Heretofore, however, the processing capabilities of these circuits have not been 
applied to address the problem of audio associated with video trick mode playback. 

To avoid the acoustic oddities resulting from DVD trick modes, conventional 
DVD players often mute the audio during trick mode replays. However, this is not an 
entirely satisfactory solution since the audio may be of interest in such modes. 
Accordingly, it would be advantageous if a DVD player could playback audio in a 
manner that overcomes the limitations of the prior art and provides an audio trick 
mode playback that is more useful for the listener. 

Summary of the invention 

The invention concerns a method and apparatus for improved audio content 
playback during video trick modes. The trick mode can be a playback speed that is 
faster or slower than normal play speed. The coded digital data comprises video 
programming with corresponding audio content. A decoder decodes from a portion 
of the digital data comprising the audio signal a plurality of digital audio samples 
corresponding to a selected portion of the video programming. Subsequently, an 
audio processor key shifts a playback audio pitch associated with the audio samples 
to compensate for the changed pitched audio associated with the trick mode video 
playback.

========

OBJECTIVE: Carry on the text about audio playback during DVD trick modes, starting right after its last sentence. You won't need the entries that follow the text.

SUPPLIED ENTRIES:
========

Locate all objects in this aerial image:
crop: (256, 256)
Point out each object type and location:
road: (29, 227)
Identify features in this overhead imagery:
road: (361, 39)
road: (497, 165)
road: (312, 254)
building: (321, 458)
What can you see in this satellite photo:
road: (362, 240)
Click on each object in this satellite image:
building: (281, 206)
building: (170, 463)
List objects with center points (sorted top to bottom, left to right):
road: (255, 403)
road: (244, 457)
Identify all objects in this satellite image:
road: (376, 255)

========

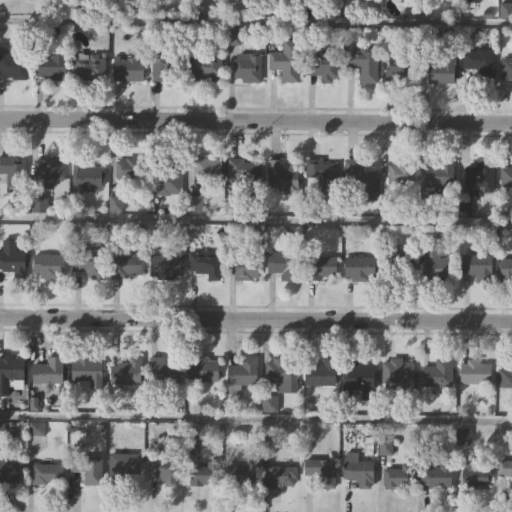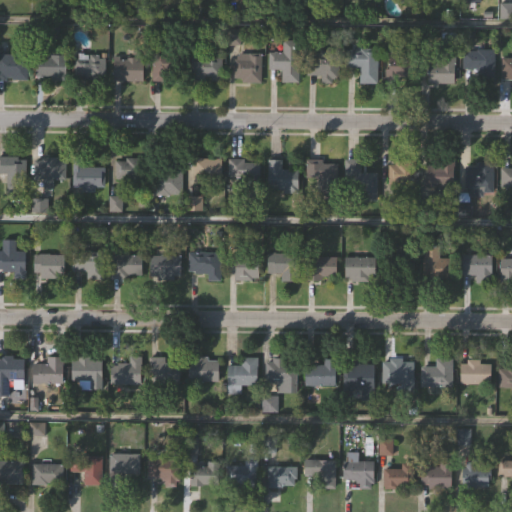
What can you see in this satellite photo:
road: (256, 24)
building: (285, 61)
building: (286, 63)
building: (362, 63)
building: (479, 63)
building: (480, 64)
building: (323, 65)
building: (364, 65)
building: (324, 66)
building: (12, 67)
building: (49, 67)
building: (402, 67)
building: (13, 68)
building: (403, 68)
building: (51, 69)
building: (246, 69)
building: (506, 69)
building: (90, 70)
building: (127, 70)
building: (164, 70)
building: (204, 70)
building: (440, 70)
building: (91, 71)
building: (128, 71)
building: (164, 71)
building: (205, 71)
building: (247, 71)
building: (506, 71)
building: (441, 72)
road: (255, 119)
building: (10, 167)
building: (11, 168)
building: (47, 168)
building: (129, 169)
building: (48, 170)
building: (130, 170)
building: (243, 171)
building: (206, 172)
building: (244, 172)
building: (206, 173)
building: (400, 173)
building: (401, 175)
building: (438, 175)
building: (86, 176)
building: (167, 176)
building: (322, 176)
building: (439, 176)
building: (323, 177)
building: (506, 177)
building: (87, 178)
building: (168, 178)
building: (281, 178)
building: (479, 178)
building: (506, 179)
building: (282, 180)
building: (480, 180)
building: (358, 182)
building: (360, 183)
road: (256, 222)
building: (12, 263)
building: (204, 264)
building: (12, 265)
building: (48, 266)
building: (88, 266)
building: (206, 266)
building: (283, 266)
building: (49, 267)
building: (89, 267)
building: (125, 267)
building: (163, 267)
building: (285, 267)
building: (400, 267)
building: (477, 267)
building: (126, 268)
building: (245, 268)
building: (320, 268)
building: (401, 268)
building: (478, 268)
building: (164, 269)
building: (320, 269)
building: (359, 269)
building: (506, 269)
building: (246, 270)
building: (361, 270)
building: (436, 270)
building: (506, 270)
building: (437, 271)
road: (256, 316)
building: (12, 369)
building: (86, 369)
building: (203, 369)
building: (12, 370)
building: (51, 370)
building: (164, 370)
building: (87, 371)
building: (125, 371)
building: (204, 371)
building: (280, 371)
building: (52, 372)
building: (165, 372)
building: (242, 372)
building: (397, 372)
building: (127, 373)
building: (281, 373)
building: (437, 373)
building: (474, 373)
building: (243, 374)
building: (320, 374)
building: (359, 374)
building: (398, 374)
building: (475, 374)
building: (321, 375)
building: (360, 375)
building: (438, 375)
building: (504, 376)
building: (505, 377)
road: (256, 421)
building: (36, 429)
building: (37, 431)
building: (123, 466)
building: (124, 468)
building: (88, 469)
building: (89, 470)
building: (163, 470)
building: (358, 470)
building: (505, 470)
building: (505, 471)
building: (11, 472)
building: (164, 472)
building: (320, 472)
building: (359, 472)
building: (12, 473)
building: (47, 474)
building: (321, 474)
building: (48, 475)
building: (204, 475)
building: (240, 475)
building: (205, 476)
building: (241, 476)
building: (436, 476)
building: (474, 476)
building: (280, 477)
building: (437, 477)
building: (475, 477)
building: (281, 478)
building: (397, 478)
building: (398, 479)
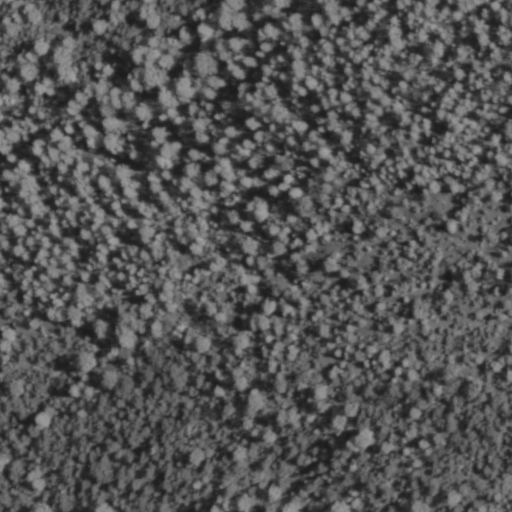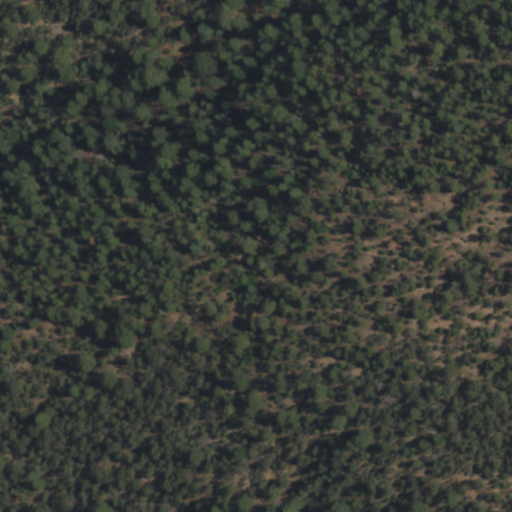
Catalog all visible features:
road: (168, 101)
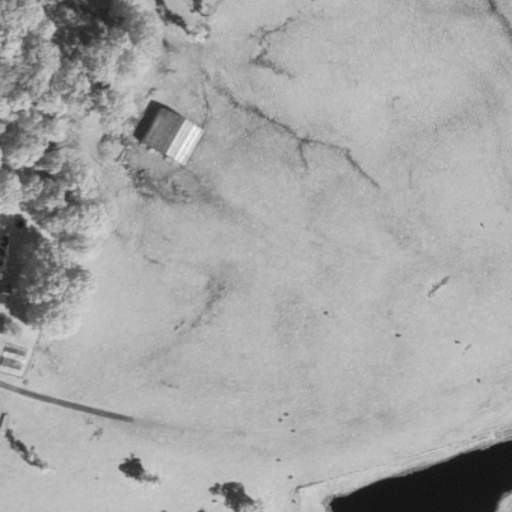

========

RESULT OF THE EXERCISE:
According to one aspect of the invention, the decoder drops selected ones of 
the audio samples at a rate approximately corresponding to a selected trick mode 
video playback speed of the video programming. A digital to analog converter then 
generates an audio playback signal corresponding only to a remaining set of the 
audio samples. The audio samples can be dropped at a rate of approximately one 
every n samples, where n is equal to the selected trick mode playback speed relative 
to a normal playback speed. In order to compensate for the dropped audio samples, 
the audio processor preferably shifts the playback audio pitch by a factor of 
approximately 1/n.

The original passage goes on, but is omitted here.